- _PROBLEM DESCRIPTION_:
Can you repeat the rows word for word, from the first one through the line containing "[208, 71, 254, 96]", including both ends?

- _INPUT DATA_:
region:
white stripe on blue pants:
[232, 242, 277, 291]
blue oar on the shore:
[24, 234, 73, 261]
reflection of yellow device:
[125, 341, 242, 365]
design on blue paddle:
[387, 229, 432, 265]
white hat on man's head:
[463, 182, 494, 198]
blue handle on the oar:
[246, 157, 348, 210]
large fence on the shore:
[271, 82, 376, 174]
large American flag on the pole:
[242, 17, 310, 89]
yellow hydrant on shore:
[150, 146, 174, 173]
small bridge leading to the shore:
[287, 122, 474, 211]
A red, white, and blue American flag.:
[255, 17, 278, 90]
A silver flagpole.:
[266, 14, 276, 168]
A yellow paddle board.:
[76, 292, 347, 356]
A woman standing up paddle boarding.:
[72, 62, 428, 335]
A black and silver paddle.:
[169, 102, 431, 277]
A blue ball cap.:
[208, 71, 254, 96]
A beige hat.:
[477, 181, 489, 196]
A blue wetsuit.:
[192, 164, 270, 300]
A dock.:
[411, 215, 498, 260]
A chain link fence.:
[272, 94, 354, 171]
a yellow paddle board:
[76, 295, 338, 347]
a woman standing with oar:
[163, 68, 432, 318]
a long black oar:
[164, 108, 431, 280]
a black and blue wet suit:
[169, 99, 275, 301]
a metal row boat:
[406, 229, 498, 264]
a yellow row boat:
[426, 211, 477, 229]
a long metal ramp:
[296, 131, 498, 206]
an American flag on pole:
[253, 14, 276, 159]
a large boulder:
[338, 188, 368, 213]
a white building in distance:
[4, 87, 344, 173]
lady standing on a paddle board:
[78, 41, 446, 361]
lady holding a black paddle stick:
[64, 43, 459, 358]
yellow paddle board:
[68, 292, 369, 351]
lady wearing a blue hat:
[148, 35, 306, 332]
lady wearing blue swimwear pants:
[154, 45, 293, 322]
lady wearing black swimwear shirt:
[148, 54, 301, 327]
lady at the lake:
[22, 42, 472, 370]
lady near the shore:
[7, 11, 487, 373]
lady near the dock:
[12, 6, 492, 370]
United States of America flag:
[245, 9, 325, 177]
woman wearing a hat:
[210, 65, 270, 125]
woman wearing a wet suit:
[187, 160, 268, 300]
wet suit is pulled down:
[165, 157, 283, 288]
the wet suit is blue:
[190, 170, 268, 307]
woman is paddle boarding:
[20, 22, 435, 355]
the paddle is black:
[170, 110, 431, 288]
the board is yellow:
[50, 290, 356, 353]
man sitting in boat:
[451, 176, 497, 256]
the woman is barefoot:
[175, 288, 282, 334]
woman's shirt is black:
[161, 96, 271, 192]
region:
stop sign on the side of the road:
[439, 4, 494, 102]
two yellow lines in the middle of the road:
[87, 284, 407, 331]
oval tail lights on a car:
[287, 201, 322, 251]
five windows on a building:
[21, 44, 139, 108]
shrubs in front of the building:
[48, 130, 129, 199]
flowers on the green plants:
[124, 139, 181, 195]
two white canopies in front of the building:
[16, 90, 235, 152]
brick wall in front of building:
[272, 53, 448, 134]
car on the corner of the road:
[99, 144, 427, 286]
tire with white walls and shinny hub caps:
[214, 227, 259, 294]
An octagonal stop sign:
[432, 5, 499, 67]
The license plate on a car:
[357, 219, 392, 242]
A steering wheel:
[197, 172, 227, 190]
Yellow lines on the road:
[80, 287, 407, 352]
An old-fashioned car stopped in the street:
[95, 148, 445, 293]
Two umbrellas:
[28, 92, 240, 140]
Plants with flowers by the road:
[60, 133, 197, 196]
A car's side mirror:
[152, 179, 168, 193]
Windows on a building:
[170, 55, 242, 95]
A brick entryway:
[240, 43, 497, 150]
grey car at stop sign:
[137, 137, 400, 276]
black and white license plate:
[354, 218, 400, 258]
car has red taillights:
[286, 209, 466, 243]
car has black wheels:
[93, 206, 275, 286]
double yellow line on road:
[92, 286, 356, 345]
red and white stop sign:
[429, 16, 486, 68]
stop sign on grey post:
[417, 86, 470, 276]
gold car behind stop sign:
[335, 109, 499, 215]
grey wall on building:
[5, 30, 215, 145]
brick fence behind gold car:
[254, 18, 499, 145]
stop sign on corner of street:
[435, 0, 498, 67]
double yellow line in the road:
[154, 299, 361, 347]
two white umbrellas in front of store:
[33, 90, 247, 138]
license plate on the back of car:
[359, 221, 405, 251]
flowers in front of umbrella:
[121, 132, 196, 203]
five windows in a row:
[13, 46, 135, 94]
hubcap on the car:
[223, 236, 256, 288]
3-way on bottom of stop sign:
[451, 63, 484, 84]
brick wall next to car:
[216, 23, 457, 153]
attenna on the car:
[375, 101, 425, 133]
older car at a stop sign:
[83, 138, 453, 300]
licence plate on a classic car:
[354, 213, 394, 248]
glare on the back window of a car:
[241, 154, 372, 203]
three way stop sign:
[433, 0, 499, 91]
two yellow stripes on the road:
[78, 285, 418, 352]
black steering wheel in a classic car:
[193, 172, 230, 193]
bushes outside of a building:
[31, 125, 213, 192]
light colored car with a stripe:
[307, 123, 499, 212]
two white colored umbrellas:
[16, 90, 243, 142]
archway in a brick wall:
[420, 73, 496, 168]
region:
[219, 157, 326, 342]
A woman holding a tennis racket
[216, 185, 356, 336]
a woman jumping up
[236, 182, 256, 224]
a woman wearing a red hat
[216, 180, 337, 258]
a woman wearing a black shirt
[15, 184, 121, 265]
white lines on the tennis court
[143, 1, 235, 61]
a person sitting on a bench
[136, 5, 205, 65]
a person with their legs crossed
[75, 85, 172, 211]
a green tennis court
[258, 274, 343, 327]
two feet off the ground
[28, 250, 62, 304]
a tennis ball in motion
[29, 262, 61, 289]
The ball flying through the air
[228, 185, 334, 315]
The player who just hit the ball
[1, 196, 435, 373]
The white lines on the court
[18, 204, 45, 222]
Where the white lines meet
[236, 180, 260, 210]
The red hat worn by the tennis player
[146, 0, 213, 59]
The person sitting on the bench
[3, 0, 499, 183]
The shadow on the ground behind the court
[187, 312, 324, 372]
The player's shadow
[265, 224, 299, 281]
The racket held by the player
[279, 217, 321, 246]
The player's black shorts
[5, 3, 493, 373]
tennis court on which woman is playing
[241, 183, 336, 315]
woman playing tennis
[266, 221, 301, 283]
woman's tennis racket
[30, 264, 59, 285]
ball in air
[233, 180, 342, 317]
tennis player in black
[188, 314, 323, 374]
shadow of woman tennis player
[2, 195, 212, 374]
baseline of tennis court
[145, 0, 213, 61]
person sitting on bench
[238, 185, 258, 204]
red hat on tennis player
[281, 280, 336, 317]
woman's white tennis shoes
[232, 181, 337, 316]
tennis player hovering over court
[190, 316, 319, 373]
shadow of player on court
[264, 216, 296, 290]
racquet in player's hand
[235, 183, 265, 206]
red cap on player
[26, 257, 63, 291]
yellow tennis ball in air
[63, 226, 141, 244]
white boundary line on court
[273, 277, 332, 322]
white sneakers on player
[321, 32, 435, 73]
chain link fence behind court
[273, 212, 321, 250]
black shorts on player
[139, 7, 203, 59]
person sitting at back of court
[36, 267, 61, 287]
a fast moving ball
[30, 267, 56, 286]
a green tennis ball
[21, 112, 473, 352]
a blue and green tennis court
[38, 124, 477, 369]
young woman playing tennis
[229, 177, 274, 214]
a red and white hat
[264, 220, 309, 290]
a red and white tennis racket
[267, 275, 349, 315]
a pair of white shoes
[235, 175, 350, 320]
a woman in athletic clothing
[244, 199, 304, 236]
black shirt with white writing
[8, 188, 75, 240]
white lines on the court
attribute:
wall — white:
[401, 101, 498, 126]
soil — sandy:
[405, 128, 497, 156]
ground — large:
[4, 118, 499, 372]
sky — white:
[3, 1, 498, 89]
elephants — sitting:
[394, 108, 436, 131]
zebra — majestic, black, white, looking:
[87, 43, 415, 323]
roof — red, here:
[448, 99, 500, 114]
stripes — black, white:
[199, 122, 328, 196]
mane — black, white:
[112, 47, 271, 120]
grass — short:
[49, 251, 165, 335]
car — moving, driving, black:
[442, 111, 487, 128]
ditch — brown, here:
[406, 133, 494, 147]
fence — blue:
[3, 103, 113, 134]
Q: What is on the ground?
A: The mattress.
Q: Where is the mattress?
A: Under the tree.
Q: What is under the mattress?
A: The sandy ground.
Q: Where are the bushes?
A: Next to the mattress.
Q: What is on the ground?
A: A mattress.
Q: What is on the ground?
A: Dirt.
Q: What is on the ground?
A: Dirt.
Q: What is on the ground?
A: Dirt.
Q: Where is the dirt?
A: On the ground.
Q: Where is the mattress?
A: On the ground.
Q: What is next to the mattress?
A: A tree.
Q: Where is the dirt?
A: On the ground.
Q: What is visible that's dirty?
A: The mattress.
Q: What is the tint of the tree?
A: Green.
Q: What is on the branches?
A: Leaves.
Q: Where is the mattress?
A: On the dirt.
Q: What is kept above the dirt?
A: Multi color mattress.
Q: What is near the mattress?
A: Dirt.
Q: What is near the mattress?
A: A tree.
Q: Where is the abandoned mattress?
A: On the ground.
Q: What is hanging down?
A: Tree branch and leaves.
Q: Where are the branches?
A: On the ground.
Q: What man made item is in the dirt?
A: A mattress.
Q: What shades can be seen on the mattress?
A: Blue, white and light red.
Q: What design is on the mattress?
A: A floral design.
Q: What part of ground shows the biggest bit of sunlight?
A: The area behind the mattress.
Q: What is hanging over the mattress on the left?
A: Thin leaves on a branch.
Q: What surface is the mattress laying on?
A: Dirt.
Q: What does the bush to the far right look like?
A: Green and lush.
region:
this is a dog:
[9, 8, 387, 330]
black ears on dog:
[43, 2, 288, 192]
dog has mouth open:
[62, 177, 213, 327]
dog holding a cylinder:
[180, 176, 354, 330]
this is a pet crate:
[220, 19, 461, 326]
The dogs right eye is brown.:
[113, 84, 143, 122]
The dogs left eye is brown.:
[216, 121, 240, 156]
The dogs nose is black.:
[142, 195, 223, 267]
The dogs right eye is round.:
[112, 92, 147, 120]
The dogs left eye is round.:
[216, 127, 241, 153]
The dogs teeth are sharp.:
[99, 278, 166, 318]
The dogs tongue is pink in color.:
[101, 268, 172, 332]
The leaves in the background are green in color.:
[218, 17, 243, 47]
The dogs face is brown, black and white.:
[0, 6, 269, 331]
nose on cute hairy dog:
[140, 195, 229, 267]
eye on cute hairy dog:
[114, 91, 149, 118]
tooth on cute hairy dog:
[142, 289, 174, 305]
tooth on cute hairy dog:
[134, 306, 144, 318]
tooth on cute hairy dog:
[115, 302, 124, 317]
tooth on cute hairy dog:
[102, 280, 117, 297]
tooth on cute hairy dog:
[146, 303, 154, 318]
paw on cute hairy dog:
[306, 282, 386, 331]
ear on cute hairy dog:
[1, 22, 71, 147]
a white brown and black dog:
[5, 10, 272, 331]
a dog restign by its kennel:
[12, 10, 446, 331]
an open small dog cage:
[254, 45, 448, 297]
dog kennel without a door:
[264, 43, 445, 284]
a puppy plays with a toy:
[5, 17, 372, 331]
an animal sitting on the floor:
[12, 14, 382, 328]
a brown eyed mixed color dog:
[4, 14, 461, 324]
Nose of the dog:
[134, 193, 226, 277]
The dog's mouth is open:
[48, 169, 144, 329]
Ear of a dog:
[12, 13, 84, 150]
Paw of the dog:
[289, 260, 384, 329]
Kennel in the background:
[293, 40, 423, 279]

- _ANSWER SECTION_:
region:
white stripe on blue pants:
[232, 242, 277, 291]
blue oar on the shore:
[24, 234, 73, 261]
reflection of yellow device:
[125, 341, 242, 365]
design on blue paddle:
[387, 229, 432, 265]
white hat on man's head:
[463, 182, 494, 198]
blue handle on the oar:
[246, 157, 348, 210]
large fence on the shore:
[271, 82, 376, 174]
large American flag on the pole:
[242, 17, 310, 89]
yellow hydrant on shore:
[150, 146, 174, 173]
small bridge leading to the shore:
[287, 122, 474, 211]
A red, white, and blue American flag.:
[255, 17, 278, 90]
A silver flagpole.:
[266, 14, 276, 168]
A yellow paddle board.:
[76, 292, 347, 356]
A woman standing up paddle boarding.:
[72, 62, 428, 335]
A black and silver paddle.:
[169, 102, 431, 277]
A blue ball cap.:
[208, 71, 254, 96]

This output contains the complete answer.